A new report from Iran's Civil Aviation Organization indicates that a string of massive failures led Iran's military to shoot down a passenger jet and kill 176 people early this year.
The Iranian report says the country's military shot down Ukraine International Airlines Flight 752 in January because of human error, an improperly calibrated air-defense system, communication problems, and a breach of engagement protocols.
Following the release of the report, Ukraine said it was not ready to accept Iran's explanation for what happened.
A chain of serious mistakes led Iranian troops to fire on a passenger jet early this year, killing 176 people, a new report from Iran's Civil Aviation Organization indicates.
The report says the Iranian military shot down Ukraine International Airlines Flight 752 in January because of human error, an improperly calibrated air-defense system, communication problems, and a breach of engagement protocols, specifically firing without authorization.
The flight went down shortly after takeoff from Imam Khomeini International Airport on January 8. While Iran initially claimed engine failure was to blame, it acknowledged days later, following reported foreign intelligence on the actual cause, that the passenger aircraft was shot down by a pair of surface-to-air missiles.
The downing of Flight 752 happened just hours after the Iranian military fired more than a dozen ballistic missiles at US and coalition troops in Iraq in retaliation for the US drone strike one week earlier that killed one of Iran's most powerful leaders, Maj. Gen. Qassem Soleimani.
In the days that followed, Iran's Revolutionary Guard said it was on high alert when Flight 752 was shot down, with one commander saying Iran was "totally prepared for a full-fledged war."
'Such a failure initiated a hazard chain'
In that heightened state of alert, the report from Iran's Civil Aviation Organization says, responsibility for air-traffic control was transferred from civilian authorities to the military, which cleared Ukraine International Airlines Flight 752 to take off for its return trip to the Ukrainian capital, Kyiv.
Once in the air, though, Flight 752 "was identified by one of the air defense units as a threat and targeted consequently," the new report said.
An air-defense system that was moved was not recalibrated for its new position because of "human error" and was 107 degrees off, the report said, a major mistake that made it appear a passenger jet ascending from Tehran's airport was a potential military target approaching the capital from the southwest. The report said "such a failure initiated a hazard chain."
The air-defense unit operator relayed the information to the coordination center, but, for reasons not presented in the report, the notification was not communicated successfully.
The operator, who was said to be unaware of the calibration issue, then independently analyzed the information and concluded that the detected target was a threat.
Without receiving authorization from the coordination center, the report said, the air-defense unit operator opened fire on the aircraft, a violation of procedure.

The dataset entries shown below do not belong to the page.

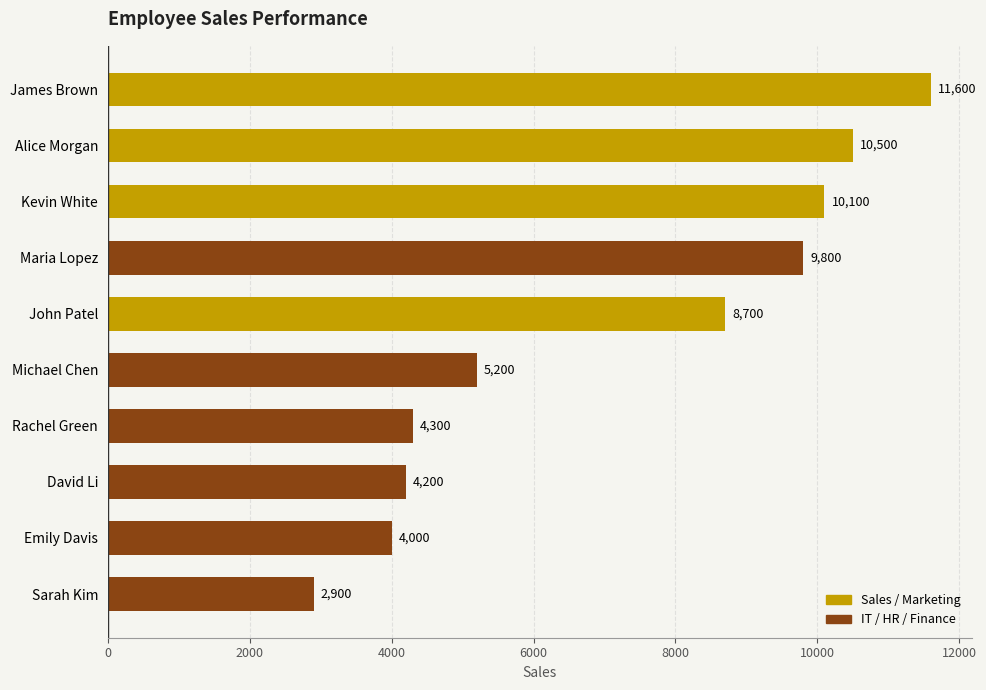

List the labels in order of value, largest first.

James Brown, Alice Morgan, Kevin White, Maria Lopez, John Patel, Michael Chen, Rachel Green, David Li, Emily Davis, Sarah Kim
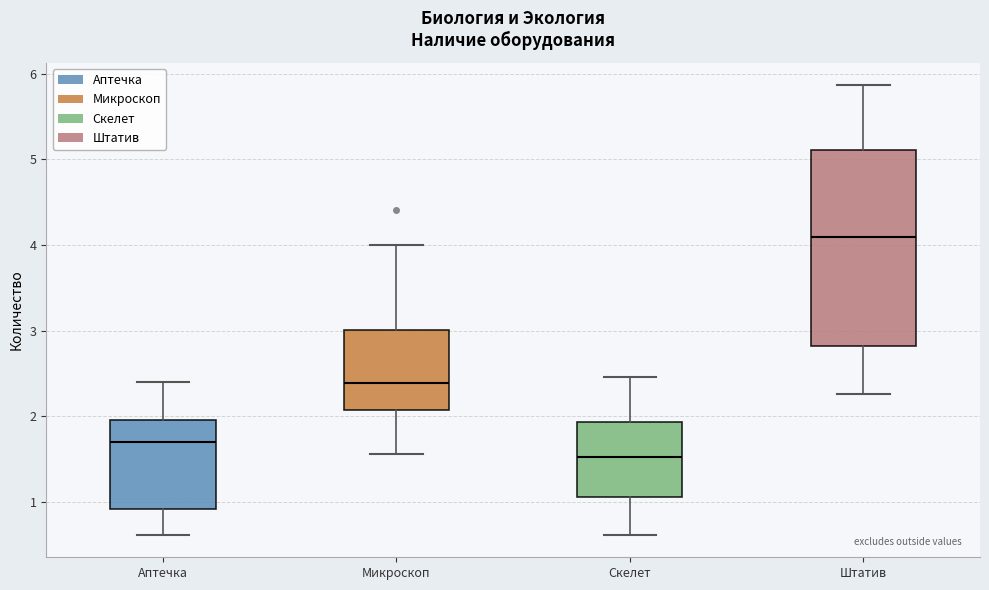

Reading left to right, read every box against the y-axis: the position of its median line, the range the box covers, and the ends of its whiskers. The values are not printed on the chart, so give them approximately, as read against the axis.

Аптечка: median 1.7, box 0.9 to 2.0, whiskers 0.6 to 2.4
Микроскоп: median 2.4, box 2.1 to 3.0, whiskers 1.6 to 4.0
Скелет: median 1.5, box 1.1 to 1.9, whiskers 0.6 to 2.5
Штатив: median 4.1, box 2.8 to 5.1, whiskers 2.3 to 5.9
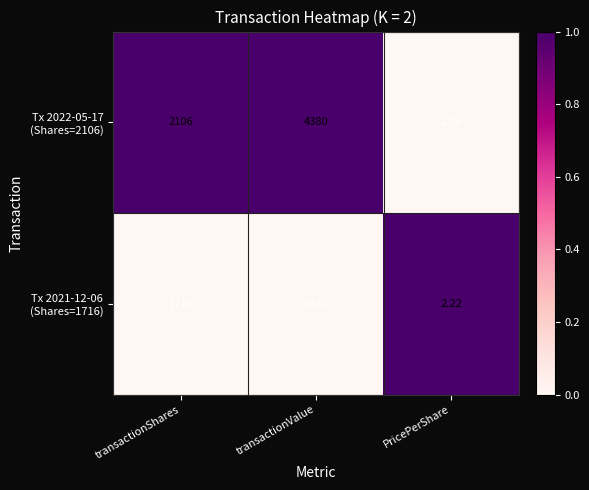

At which category does the chart reach its peak across all series?

transactionValue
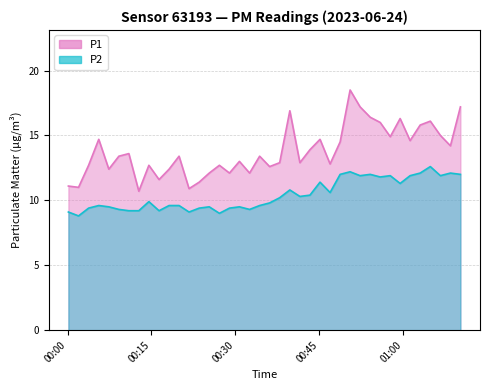

Which series has the largest total across all categories?

P1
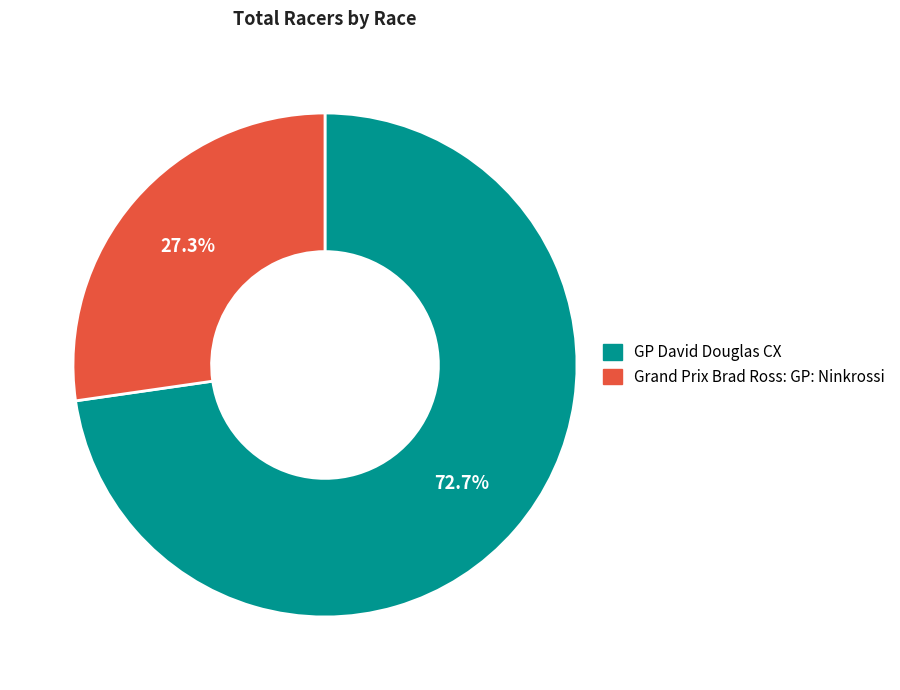

How many segments does this pie chart have?

2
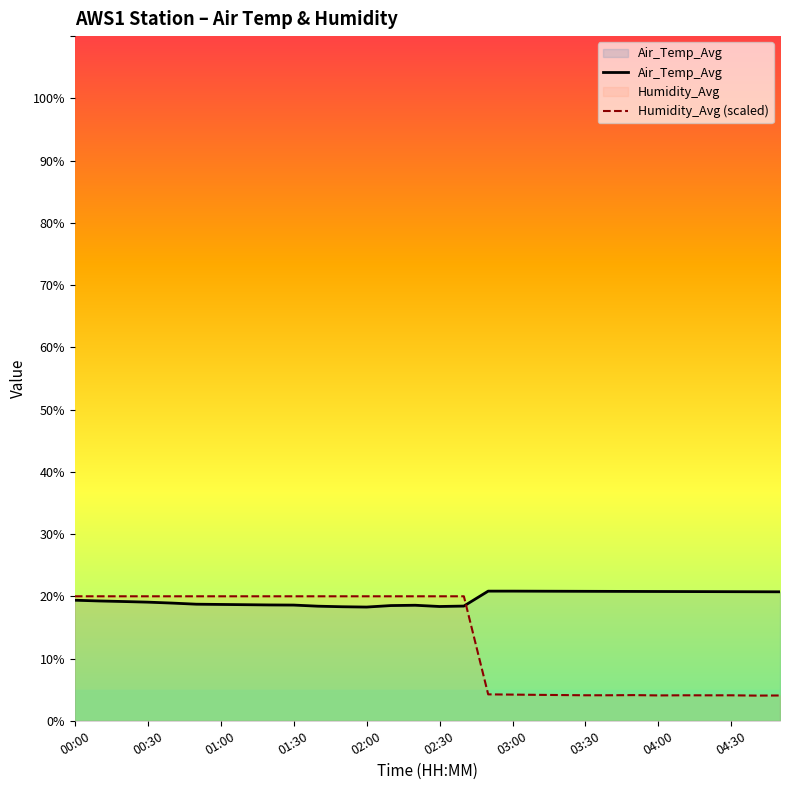

Is it true that Humidity_Avg (scaled) equals 4.2 at 17?

True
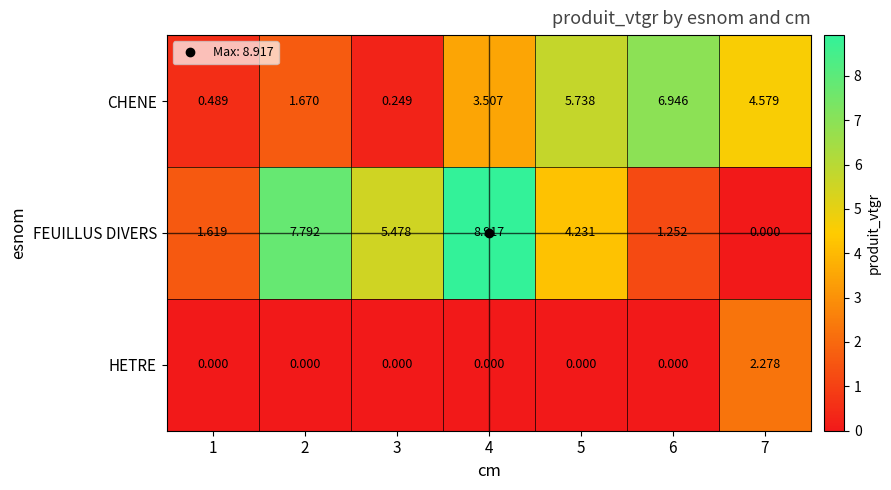

Which series has the largest total across all categories?

FEUILLUS DIVERS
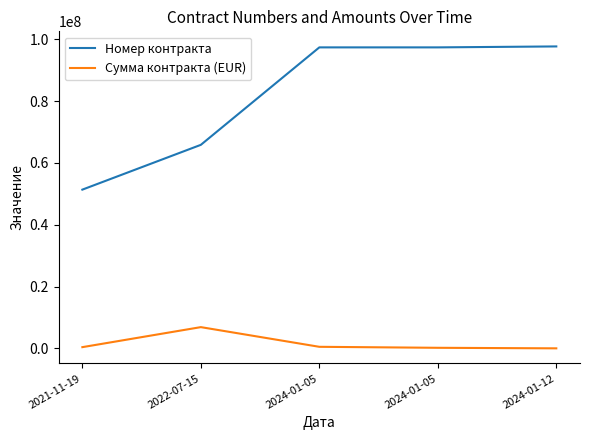

Does the chart display data point markers on the line(s)?

No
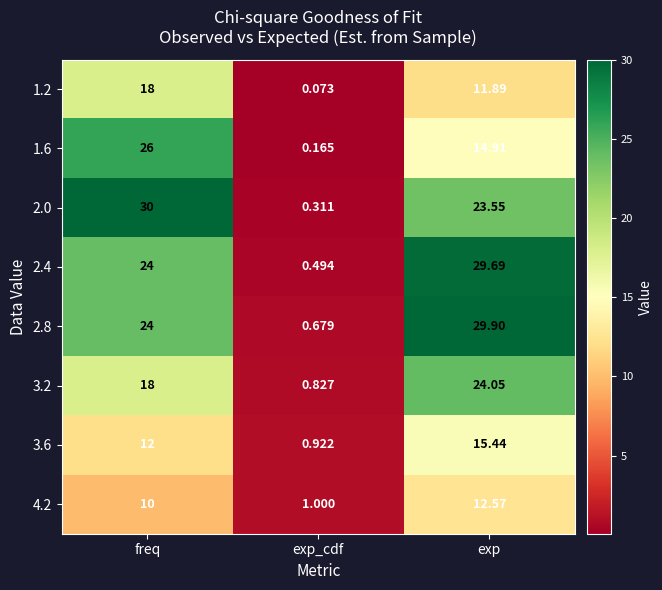

At how many categories does at least one series exceed 3?

2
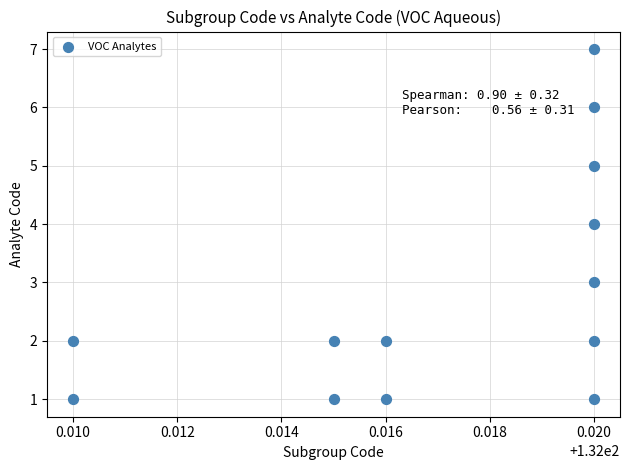

What is the range of Y values (max minus min)?

6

Two missiles were fired.
The passenger jet caught fire after it was hit and turned right toward the airport before crashing into a playground. The plane is believed to have exploded when it hit the ground.
"The aircraft," the report said, "then kept hitting the ground and bouncing on a route towards the airport, making the aircraft pieces, victims' properties, objects and body remains disintegrate completely in a vast area."
Ukraine's foreign minister on Tuesday said the country still had a lot of unanswered questions and was not yet ready to accept Iran's explanation.
"I want to clearly emphasize: It is early to say that the plane was shot down as a result of human error, as the Iranian side claims," Foreign Minister Dmytro Kuleba said Tuesday. He added that "we have many questions, and we need a large number of authoritative, unbiased, objective answers about what happened."
He insisted that Ukraine "will do all we can so that Iran pays the highest price" for what happened. Iran is said to have agreed to compensate the families of foreign victims for their loss. Nearly half the people aboard the plane were Iranian, but citizens of Canada, Ukraine, Sweden, Afghanistan, and the UK were also aboard the plane.
The report from Iran's Civil Aviation Organization said the country had learned its lesson and that the likelihood of a repeat of the Flight 752 tragedy was "improbable."